## EXERCISE DESCRIPTION
Reproduce the entries below exactly, but only from the line containing "- ✅ Created separate context instance" to the line containing "### 🗑️ **Removed Unused Files**", inclusive.

─── EXERCISE INPUTS

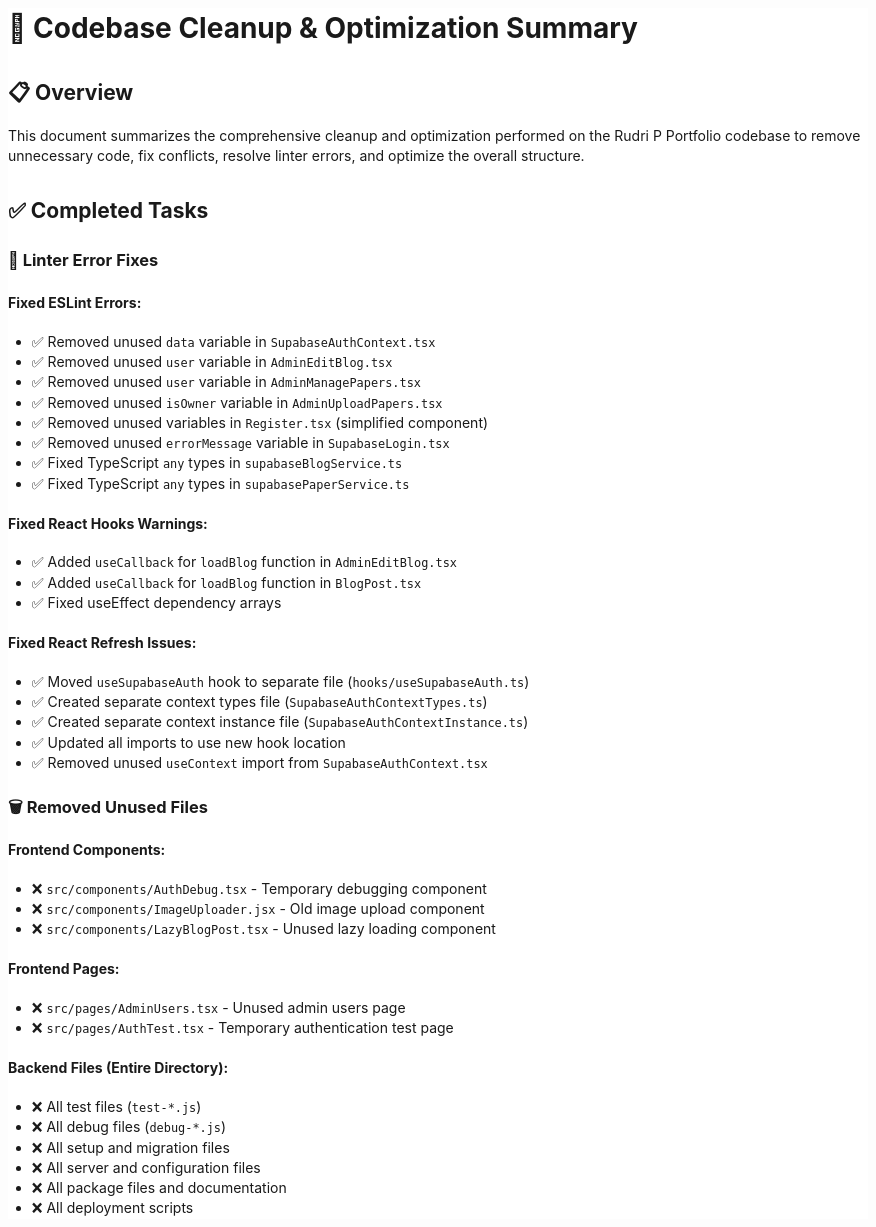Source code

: # 🧹 Codebase Cleanup & Optimization Summary

## 📋 Overview

This document summarizes the comprehensive cleanup and optimization performed on the Rudri P Portfolio codebase to remove unnecessary code, fix conflicts, resolve linter errors, and optimize the overall structure.

## ✅ Completed Tasks

### 🔧 **Linter Error Fixes**

#### **Fixed ESLint Errors:**
- ✅ Removed unused `data` variable in `SupabaseAuthContext.tsx`
- ✅ Removed unused `user` variable in `AdminEditBlog.tsx`
- ✅ Removed unused `user` variable in `AdminManagePapers.tsx`
- ✅ Removed unused `isOwner` variable in `AdminUploadPapers.tsx`
- ✅ Removed unused variables in `Register.tsx` (simplified component)
- ✅ Removed unused `errorMessage` variable in `SupabaseLogin.tsx`
- ✅ Fixed TypeScript `any` types in `supabaseBlogService.ts`
- ✅ Fixed TypeScript `any` types in `supabasePaperService.ts`

#### **Fixed React Hooks Warnings:**
- ✅ Added `useCallback` for `loadBlog` function in `AdminEditBlog.tsx`
- ✅ Added `useCallback` for `loadBlog` function in `BlogPost.tsx`
- ✅ Fixed useEffect dependency arrays

#### **Fixed React Refresh Issues:**
- ✅ Moved `useSupabaseAuth` hook to separate file (`hooks/useSupabaseAuth.ts`)
- ✅ Created separate context types file (`SupabaseAuthContextTypes.ts`)
- ✅ Created separate context instance file (`SupabaseAuthContextInstance.ts`)
- ✅ Updated all imports to use new hook location
- ✅ Removed unused `useContext` import from `SupabaseAuthContext.tsx`

### 🗑️ **Removed Unused Files**

#### **Frontend Components:**
- ❌ `src/components/AuthDebug.tsx` - Temporary debugging component
- ❌ `src/components/ImageUploader.jsx` - Old image upload component
- ❌ `src/components/LazyBlogPost.tsx` - Unused lazy loading component

#### **Frontend Pages:**
- ❌ `src/pages/AdminUsers.tsx` - Unused admin users page
- ❌ `src/pages/AuthTest.tsx` - Temporary authentication test page

#### **Backend Files (Entire Directory):**
- ❌ All test files (`test-*.js`)
- ❌ All debug files (`debug-*.js`)
- ❌ All setup and migration files
- ❌ All server and configuration files
- ❌ All package files and documentation
- ❌ All deployment scripts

──────

## SOLUTION
- ✅ Created separate context instance file (`SupabaseAuthContextInstance.ts`)
- ✅ Updated all imports to use new hook location
- ✅ Removed unused `useContext` import from `SupabaseAuthContext.tsx`

### 🗑️ **Removed Unused Files**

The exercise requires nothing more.